One country, three governments
At the moment Libya has three centres of power. The first is the Presidential Council (PC), which has been based in Tripoli since 30 March 2016. The PC is headed by Fayez al-Sarraj – a former member of the Tobruk Parliament, where he represented a Tripoli constituency – and it was borne out of the signing of the UN-brokered Libyan Political Agreement (LPA) in December 2015. According to this agreement, the PC presides over the Government of National Accord (GNA), also based in Tripoli. The GNA should be endorsed by the Tobruk-based House of Representatives (HoR) according to the agreement, but on two occasions the HoR has voted down the list of ministers.
The second centre of power is the rival Government of National Salvation headed by Prime Minister Khalifa Ghwell – resting on the authority of a rump of the General National Congress (GNC), the resurrected parliament originally elected in 2012 – is also based in Tripoli, although it no longer controls any relevant institutions.
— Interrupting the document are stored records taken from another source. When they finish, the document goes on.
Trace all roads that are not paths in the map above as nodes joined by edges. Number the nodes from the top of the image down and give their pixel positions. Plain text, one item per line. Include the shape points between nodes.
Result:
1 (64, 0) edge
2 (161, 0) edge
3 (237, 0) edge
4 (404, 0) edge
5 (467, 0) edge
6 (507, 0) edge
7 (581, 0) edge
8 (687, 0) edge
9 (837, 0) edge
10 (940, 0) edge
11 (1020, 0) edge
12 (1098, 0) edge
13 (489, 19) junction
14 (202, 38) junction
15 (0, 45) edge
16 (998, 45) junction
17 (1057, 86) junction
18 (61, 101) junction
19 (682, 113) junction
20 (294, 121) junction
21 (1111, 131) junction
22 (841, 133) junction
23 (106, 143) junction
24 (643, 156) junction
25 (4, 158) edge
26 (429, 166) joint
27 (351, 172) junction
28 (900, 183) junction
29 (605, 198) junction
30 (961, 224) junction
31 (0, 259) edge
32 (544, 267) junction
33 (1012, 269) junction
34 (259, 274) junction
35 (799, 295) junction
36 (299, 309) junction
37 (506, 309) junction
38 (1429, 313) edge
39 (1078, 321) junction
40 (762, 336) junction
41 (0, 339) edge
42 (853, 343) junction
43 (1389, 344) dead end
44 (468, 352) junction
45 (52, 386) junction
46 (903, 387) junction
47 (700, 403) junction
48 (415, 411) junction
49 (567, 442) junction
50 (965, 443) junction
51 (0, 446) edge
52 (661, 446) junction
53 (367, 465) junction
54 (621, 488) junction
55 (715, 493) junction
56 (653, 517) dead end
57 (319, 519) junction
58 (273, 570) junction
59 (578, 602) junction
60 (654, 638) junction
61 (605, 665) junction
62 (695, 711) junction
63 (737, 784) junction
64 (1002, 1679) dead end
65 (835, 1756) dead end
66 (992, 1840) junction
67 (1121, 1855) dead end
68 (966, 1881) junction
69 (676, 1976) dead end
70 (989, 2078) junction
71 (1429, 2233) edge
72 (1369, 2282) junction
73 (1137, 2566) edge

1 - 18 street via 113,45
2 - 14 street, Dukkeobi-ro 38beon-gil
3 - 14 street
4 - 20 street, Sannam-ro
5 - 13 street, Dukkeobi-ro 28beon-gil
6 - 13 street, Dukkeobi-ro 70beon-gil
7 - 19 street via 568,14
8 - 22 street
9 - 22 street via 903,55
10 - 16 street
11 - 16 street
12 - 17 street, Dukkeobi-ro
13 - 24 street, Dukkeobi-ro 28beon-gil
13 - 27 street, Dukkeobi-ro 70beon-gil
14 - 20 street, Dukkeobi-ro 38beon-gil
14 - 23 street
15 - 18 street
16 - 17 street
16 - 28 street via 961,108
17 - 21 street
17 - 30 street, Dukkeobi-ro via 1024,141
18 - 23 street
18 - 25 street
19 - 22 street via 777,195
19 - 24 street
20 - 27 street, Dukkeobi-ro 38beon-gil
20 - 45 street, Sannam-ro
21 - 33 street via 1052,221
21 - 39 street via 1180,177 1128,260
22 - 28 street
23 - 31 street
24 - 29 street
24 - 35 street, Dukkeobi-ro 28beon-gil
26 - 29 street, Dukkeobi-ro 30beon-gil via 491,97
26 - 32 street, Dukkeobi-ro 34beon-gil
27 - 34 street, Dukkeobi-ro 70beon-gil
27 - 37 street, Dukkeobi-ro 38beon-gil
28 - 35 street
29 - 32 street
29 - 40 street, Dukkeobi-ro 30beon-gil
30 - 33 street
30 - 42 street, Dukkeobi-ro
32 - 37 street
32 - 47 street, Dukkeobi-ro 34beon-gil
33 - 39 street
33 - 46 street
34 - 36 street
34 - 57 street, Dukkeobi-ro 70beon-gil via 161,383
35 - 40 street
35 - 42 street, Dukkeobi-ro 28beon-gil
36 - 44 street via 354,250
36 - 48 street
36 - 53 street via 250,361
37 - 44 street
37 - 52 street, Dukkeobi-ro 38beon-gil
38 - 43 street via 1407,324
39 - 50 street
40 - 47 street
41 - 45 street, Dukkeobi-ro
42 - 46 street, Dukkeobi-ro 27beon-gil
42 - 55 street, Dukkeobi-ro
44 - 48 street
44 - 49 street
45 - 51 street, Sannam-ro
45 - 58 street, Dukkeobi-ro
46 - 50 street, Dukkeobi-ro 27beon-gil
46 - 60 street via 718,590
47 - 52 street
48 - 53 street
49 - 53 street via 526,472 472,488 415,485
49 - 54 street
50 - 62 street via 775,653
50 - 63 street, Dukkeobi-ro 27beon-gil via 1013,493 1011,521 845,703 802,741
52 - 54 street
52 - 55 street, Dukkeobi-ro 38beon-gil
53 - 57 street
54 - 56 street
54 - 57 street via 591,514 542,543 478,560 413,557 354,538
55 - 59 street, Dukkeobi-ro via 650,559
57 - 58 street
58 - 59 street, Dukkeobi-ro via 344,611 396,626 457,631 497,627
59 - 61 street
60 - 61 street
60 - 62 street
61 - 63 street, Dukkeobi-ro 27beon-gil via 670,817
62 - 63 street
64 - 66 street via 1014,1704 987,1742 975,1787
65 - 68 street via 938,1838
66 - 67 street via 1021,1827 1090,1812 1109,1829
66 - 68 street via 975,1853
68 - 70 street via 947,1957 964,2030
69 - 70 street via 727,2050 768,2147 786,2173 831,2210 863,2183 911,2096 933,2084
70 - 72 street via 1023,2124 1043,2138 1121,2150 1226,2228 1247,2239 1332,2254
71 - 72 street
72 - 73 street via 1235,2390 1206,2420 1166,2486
In October 2016, Ghwell tried to reassert himself but failed to gain wider support. The vast majority of the members of the GNC (also known as the “Tripoli Parliament”) have been moved across to the State Council, a consultative body created under the LPA which convenes in Tripoli and is headed by Abdul Rahman Swehli, a Misratan politician (and HoR member) who had previously been threatened with EU individual sanctions.
The third centre of power is made up of the authorities based in Tobruk and al-Bayda, which were also supposed to work under the LPA. The House of Representatives (HoR) in Tobruk would become the legitimate legislative authority under the LPA but it has so far failed to pass a valid constitutional amendment to enshrine itself as an authoritative institution. Instead the HoR has endorsed the rival government of Abdullah al-Thinni which operates from the eastern Libyan city of al-Bayda. The Tobruk and al-Bayda authorities are under the control of Egypt-aligned, self-described anti-Islamist general Khalifa Haftar, who leads the Libyan National Army (LNA). The HoR has held only two quorate meetings throughout 2016 to reject the government line-up proposed by the PC.
http://www.ecfr.eu/mena/mapping_libya_conflict
to answer your question,it would be the Presidential Council or maybe the Government of National Accord?